#### WHAT YOU HAVE TO DO:
The records below must be output exactly, with no images carried over.

(Saved data entries)
+===+
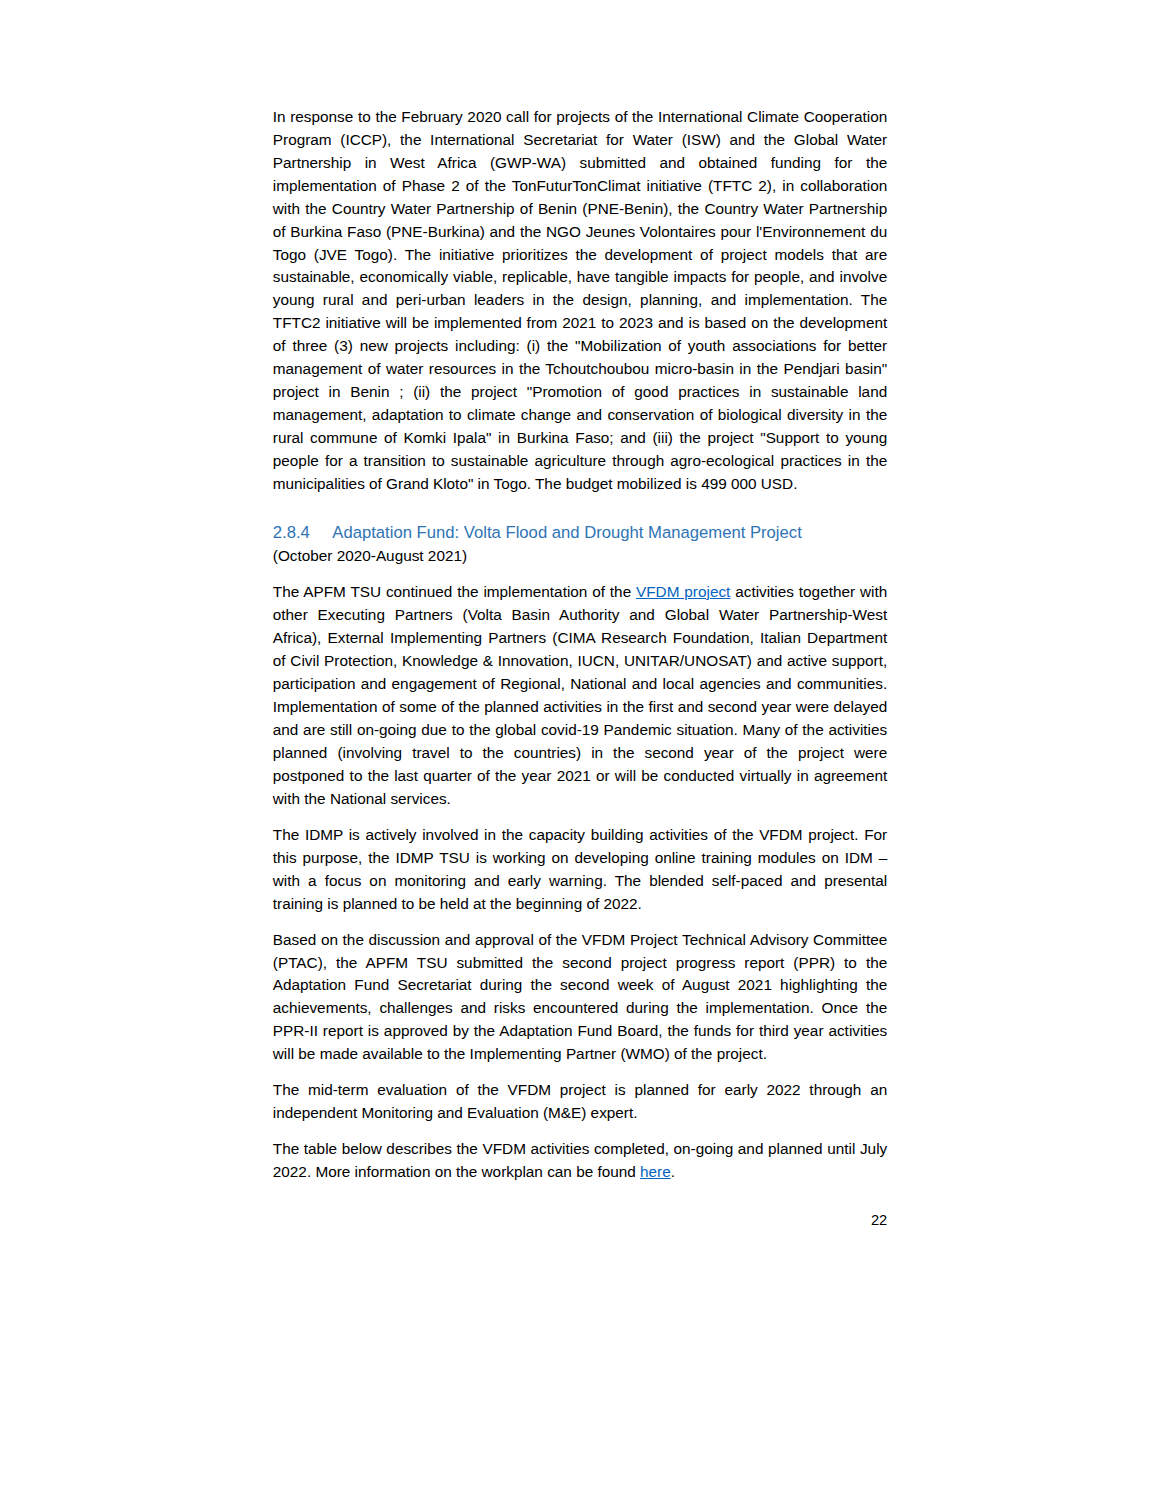In response to the February 2020 call for projects of the International Climate Cooperation Program (ICCP), the International Secretariat for Water (ISW) and the Global Water Partnership in West Africa (GWP-WA) submitted and obtained funding for the implementation of Phase 2 of the TonFuturTonClimat initiative (TFTC 2), in collaboration with the Country Water Partnership of Benin (PNE-Benin), the Country Water Partnership of Burkina Faso (PNE-Burkina) and the NGO Jeunes Volontaires pour l'Environnement du Togo (JVE Togo). The initiative prioritizes the development of project models that are sustainable, economically viable, replicable, have tangible impacts for people, and involve young rural and peri-urban leaders in the design, planning, and implementation. The TFTC2 initiative will be implemented from 2021 to 2023 and is based on the development of three (3) new projects including: (i) the "Mobilization of youth associations for better management of water resources in the Tchoutchoubou micro-basin in the Pendjari basin" project in Benin ; (ii) the project "Promotion of good practices in sustainable land management, adaptation to climate change and conservation of biological diversity in the rural commune of Komki Ipala" in Burkina Faso; and (iii) the project "Support to young people for a transition to sustainable agriculture through agro-ecological practices in the municipalities of Grand Kloto" in Togo. The budget mobilized is 499 000 USD.
2.8.4 Adaptation Fund: Volta Flood and Drought Management Project
(October 2020-August 2021)
The APFM TSU continued the implementation of the VFDM project activities together with other Executing Partners (Volta Basin Authority and Global Water Partnership-West Africa), External Implementing Partners (CIMA Research Foundation, Italian Department of Civil Protection, Knowledge & Innovation, IUCN, UNITAR/UNOSAT) and active support, participation and engagement of Regional, National and local agencies and communities. Implementation of some of the planned activities in the first and second year were delayed and are still on-going due to the global covid-19 Pandemic situation. Many of the activities planned (involving travel to the countries) in the second year of the project were postponed to the last quarter of the year 2021 or will be conducted virtually in agreement with the National services.
The IDMP is actively involved in the capacity building activities of the VFDM project. For this purpose, the IDMP TSU is working on developing online training modules on IDM – with a focus on monitoring and early warning. The blended self-paced and presental training is planned to be held at the beginning of 2022.
Based on the discussion and approval of the VFDM Project Technical Advisory Committee (PTAC), the APFM TSU submitted the second project progress report (PPR) to the Adaptation Fund Secretariat during the second week of August 2021 highlighting the achievements, challenges and risks encountered during the implementation. Once the PPR-II report is approved by the Adaptation Fund Board, the funds for third year activities will be made available to the Implementing Partner (WMO) of the project.
The mid-term evaluation of the VFDM project is planned for early 2022 through an independent Monitoring and Evaluation (M&E) expert.
The table below describes the VFDM activities completed, on-going and planned until July 2022. More information on the workplan can be found here.
22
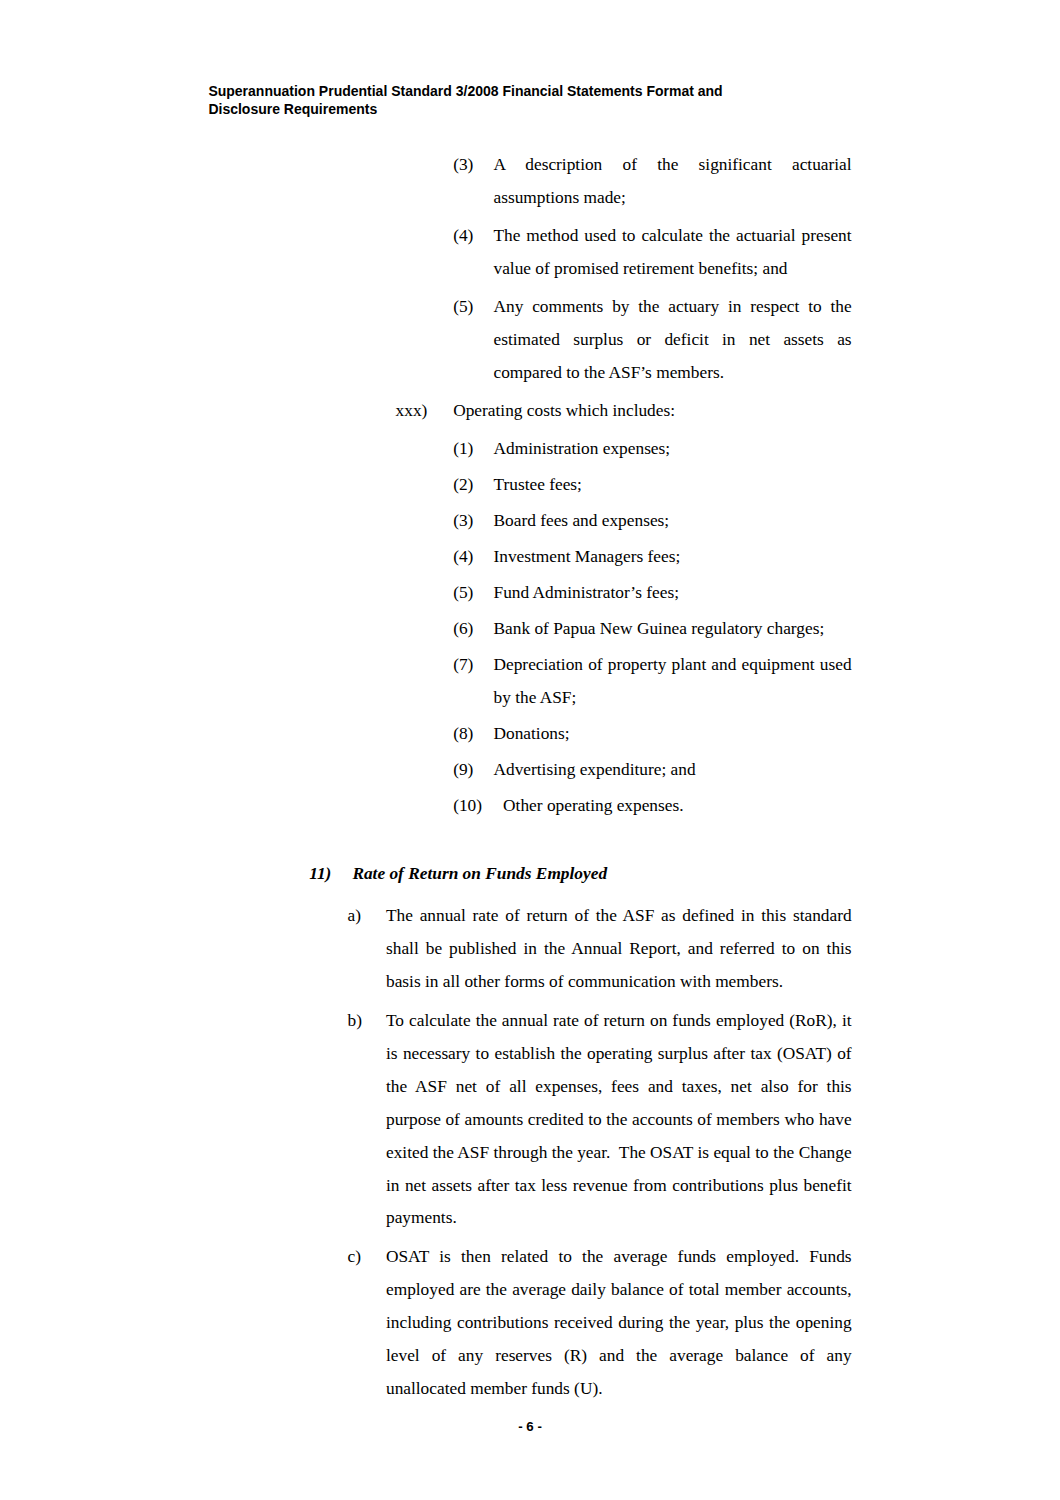Superannuation Prudential Standard 3/2008 Financial Statements Format and
Disclosure Requirements
(3) A description of the significant actuarial assumptions made;
(4) The method used to calculate the actuarial present value of promised retirement benefits; and
(5) Any comments by the actuary in respect to the estimated surplus or deficit in net assets as compared to the ASF’s members.
xxx) Operating costs which includes:
(1) Administration expenses;
(2) Trustee fees;
(3) Board fees and expenses;
(4) Investment Managers fees;
(5) Fund Administrator’s fees;
(6) Bank of Papua New Guinea regulatory charges;
(7) Depreciation of property plant and equipment used by the ASF;
(8) Donations;
(9) Advertising expenditure; and
(10) Other operating expenses.
11) Rate of Return on Funds Employed
a) The annual rate of return of the ASF as defined in this standard shall be published in the Annual Report, and referred to on this basis in all other forms of communication with members.
b) To calculate the annual rate of return on funds employed (RoR), it is necessary to establish the operating surplus after tax (OSAT) of the ASF net of all expenses, fees and taxes, net also for this purpose of amounts credited to the accounts of members who have exited the ASF through the year. The OSAT is equal to the Change in net assets after tax less revenue from contributions plus benefit payments.
c) OSAT is then related to the average funds employed. Funds employed are the average daily balance of total member accounts, including contributions received during the year, plus the opening level of any reserves (R) and the average balance of any unallocated member funds (U).
- 6 -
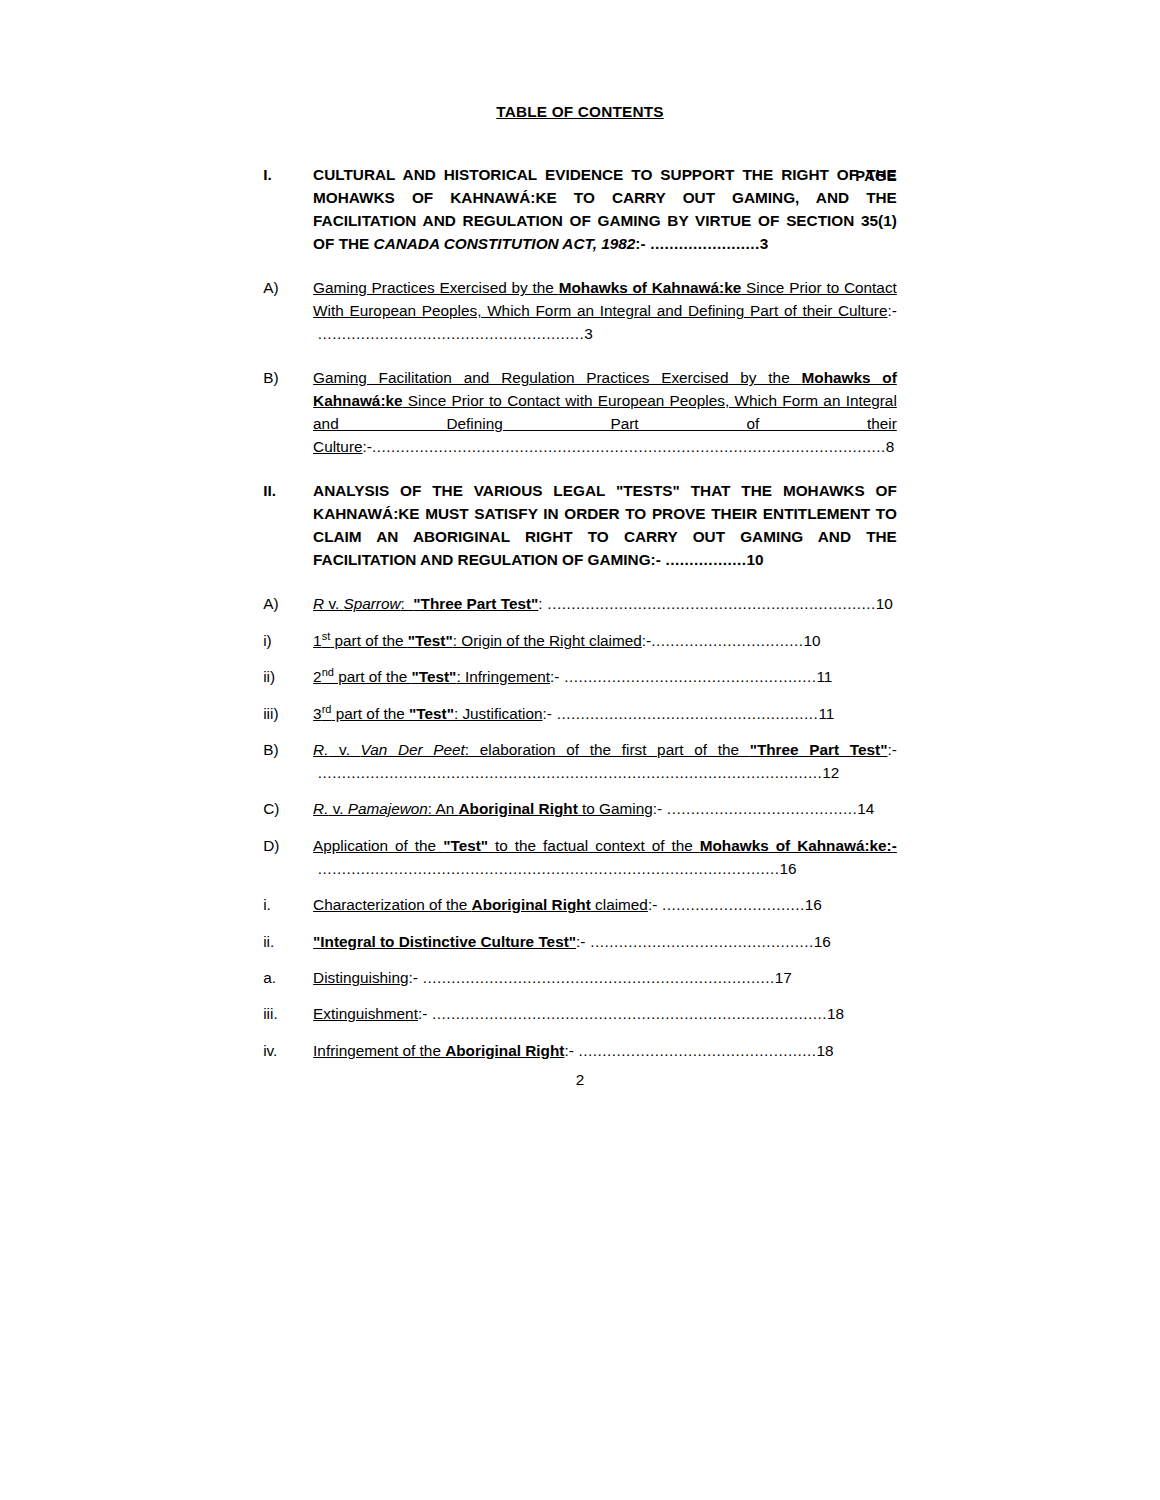TABLE OF CONTENTS
PAGE
| I. | CULTURAL AND HISTORICAL EVIDENCE TO SUPPORT THE RIGHT OF THE MOHAWKS OF KAHNAWÁ:KE TO CARRY OUT GAMING, AND THE FACILITATION AND REGULATION OF GAMING BY VIRTUE OF SECTION 35(1) OF THE CANADA CONSTITUTION ACT, 1982 :- ....................... 3 |
| A) | Gaming Practices Exercised by the Mohawks of Kahnawá:ke Since Prior to Contact With European Peoples, Which Form an Integral and Defining Part of their Culture :- ........................................................ 3 |
| B) | Gaming Facilitation and Regulation Practices Exercised by the Mohawks of Kahnawá:ke Since Prior to Contact with European Peoples, Which Form an Integral and Defining Part of their Culture :- ............................................................................................................ 8 |
| II. | ANALYSIS OF THE VARIOUS LEGAL "TESTS" THAT THE MOHAWKS OF KAHNAWÁ:KE MUST SATISFY IN ORDER TO PROVE THEIR ENTITLEMENT TO CLAIM AN ABORIGINAL RIGHT TO CARRY OUT GAMING AND THE FACILITATION AND REGULATION OF GAMING:- ................. 10 |
| A) | R v. Sparrow : "Three Part Test" : ..................................................................... 10 |
| i) | 1 st part of the "Test" : Origin of the Right claimed :- ................................ 10 |
| ii) | 2 nd part of the "Test" : Infringement :- ..................................................... 11 |
| iii) | 3 rd part of the "Test" : Justification :- ....................................................... 11 |
| B) | R. v. Van Der Peet : elaboration of the first part of the "Three Part Test" :- .......................................................................................................... 12 |
| C) | R. v. Pamajewon : An Aboriginal Right to Gaming :- ........................................ 14 |
| D) | Application of the "Test" to the factual context of the Mohawks of Kahnawá:ke:- ................................................................................................. 16 |
| i. | Characterization of the Aboriginal Right claimed :- .............................. 16 |
| ii. | "Integral to Distinctive Culture Test" :- ............................................... 16 |
| a. | Distinguishing :- .......................................................................... 17 |
| iii. | Extinguishment :- ................................................................................... 18 |
| iv. | Infringement of the Aboriginal Right :- .................................................. 18 |
2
+===+
#### WRITTEN SOLUTION:
In response to the February 2020 call for projects of the International Climate Cooperation Program (ICCP), the International Secretariat for Water (ISW) and the Global Water Partnership in West Africa (GWP-WA) submitted and obtained funding for the implementation of Phase 2 of the TonFuturTonClimat initiative (TFTC 2), in collaboration with the Country Water Partnership of Benin (PNE-Benin), the Country Water Partnership of Burkina Faso (PNE-Burkina) and the NGO Jeunes Volontaires pour l'Environnement du Togo (JVE Togo). The initiative prioritizes the development of project models that are sustainable, economically viable, replicable, have tangible impacts for people, and involve young rural and peri-urban leaders in the design, planning, and implementation. The TFTC2 initiative will be implemented from 2021 to 2023 and is based on the development of three (3) new projects including: (i) the "Mobilization of youth associations for better management of water resources in the Tchoutchoubou micro-basin in the Pendjari basin" project in Benin ; (ii) the project "Promotion of good practices in sustainable land management, adaptation to climate change and conservation of biological diversity in the rural commune of Komki Ipala" in Burkina Faso; and (iii) the project "Support to young people for a transition to sustainable agriculture through agro-ecological practices in the municipalities of Grand Kloto" in Togo. The budget mobilized is 499 000 USD.
2.8.4 Adaptation Fund: Volta Flood and Drought Management Project
(October 2020-August 2021)
The APFM TSU continued the implementation of the VFDM project activities together with other Executing Partners (Volta Basin Authority and Global Water Partnership-West Africa), External Implementing Partners (CIMA Research Foundation, Italian Department of Civil Protection, Knowledge & Innovation, IUCN, UNITAR/UNOSAT) and active support, participation and engagement of Regional, National and local agencies and communities. Implementation of some of the planned activities in the first and second year were delayed and are still on-going due to the global covid-19 Pandemic situation. Many of the activities planned (involving travel to the countries) in the second year of the project were postponed to the last quarter of the year 2021 or will be conducted virtually in agreement with the National services.
The IDMP is actively involved in the capacity building activities of the VFDM project. For this purpose, the IDMP TSU is working on developing online training modules on IDM – with a focus on monitoring and early warning. The blended self-paced and presental training is planned to be held at the beginning of 2022.
Based on the discussion and approval of the VFDM Project Technical Advisory Committee (PTAC), the APFM TSU submitted the second project progress report (PPR) to the Adaptation Fund Secretariat during the second week of August 2021 highlighting the achievements, challenges and risks encountered during the implementation. Once the PPR-II report is approved by the Adaptation Fund Board, the funds for third year activities will be made available to the Implementing Partner (WMO) of the project.
The mid-term evaluation of the VFDM project is planned for early 2022 through an independent Monitoring and Evaluation (M&E) expert.
The table below describes the VFDM activities completed, on-going and planned until July 2022. More information on the workplan can be found here.
22
Superannuation Prudential Standard 3/2008 Financial Statements Format and
Disclosure Requirements
(3) A description of the significant actuarial assumptions made;
(4) The method used to calculate the actuarial present value of promised retirement benefits; and
(5) Any comments by the actuary in respect to the estimated surplus or deficit in net assets as compared to the ASF’s members.
xxx) Operating costs which includes:
(1) Administration expenses;
(2) Trustee fees;
(3) Board fees and expenses;
(4) Investment Managers fees;
(5) Fund Administrator’s fees;
(6) Bank of Papua New Guinea regulatory charges;
(7) Depreciation of property plant and equipment used by the ASF;
(8) Donations;
(9) Advertising expenditure; and
(10) Other operating expenses.
11) Rate of Return on Funds Employed
a) The annual rate of return of the ASF as defined in this standard shall be published in the Annual Report, and referred to on this basis in all other forms of communication with members.
b) To calculate the annual rate of return on funds employed (RoR), it is necessary to establish the operating surplus after tax (OSAT) of the ASF net of all expenses, fees and taxes, net also for this purpose of amounts credited to the accounts of members who have exited the ASF through the year. The OSAT is equal to the Change in net assets after tax less revenue from contributions plus benefit payments.
c) OSAT is then related to the average funds employed. Funds employed are the average daily balance of total member accounts, including contributions received during the year, plus the opening level of any reserves (R) and the average balance of any unallocated member funds (U).
- 6 -
TABLE OF CONTENTS
PAGE
| I. | CULTURAL AND HISTORICAL EVIDENCE TO SUPPORT THE RIGHT OF THE MOHAWKS OF KAHNAWÁ:KE TO CARRY OUT GAMING, AND THE FACILITATION AND REGULATION OF GAMING BY VIRTUE OF SECTION 35(1) OF THE CANADA CONSTITUTION ACT, 1982 :- ....................... 3 |
| A) | Gaming Practices Exercised by the Mohawks of Kahnawá:ke Since Prior to Contact With European Peoples, Which Form an Integral and Defining Part of their Culture :- ........................................................ 3 |
| B) | Gaming Facilitation and Regulation Practices Exercised by the Mohawks of Kahnawá:ke Since Prior to Contact with European Peoples, Which Form an Integral and Defining Part of their Culture :- ............................................................................................................ 8 |
| II. | ANALYSIS OF THE VARIOUS LEGAL "TESTS" THAT THE MOHAWKS OF KAHNAWÁ:KE MUST SATISFY IN ORDER TO PROVE THEIR ENTITLEMENT TO CLAIM AN ABORIGINAL RIGHT TO CARRY OUT GAMING AND THE FACILITATION AND REGULATION OF GAMING:- ................. 10 |
| A) | R v. Sparrow : "Three Part Test" : ..................................................................... 10 |
| i) | 1 st part of the "Test" : Origin of the Right claimed :- ................................ 10 |
| ii) | 2 nd part of the "Test" : Infringement :- ..................................................... 11 |
| iii) | 3 rd part of the "Test" : Justification :- ....................................................... 11 |
| B) | R. v. Van Der Peet : elaboration of the first part of the "Three Part Test" :- .......................................................................................................... 12 |
| C) | R. v. Pamajewon : An Aboriginal Right to Gaming :- ........................................ 14 |
| D) | Application of the "Test" to the factual context of the Mohawks of Kahnawá:ke:- ................................................................................................. 16 |
| i. | Characterization of the Aboriginal Right claimed :- .............................. 16 |
| ii. | "Integral to Distinctive Culture Test" :- ............................................... 16 |
| a. | Distinguishing :- .......................................................................... 17 |
| iii. | Extinguishment :- ................................................................................... 18 |
| iv. | Infringement of the Aboriginal Right :- .................................................. 18 |
2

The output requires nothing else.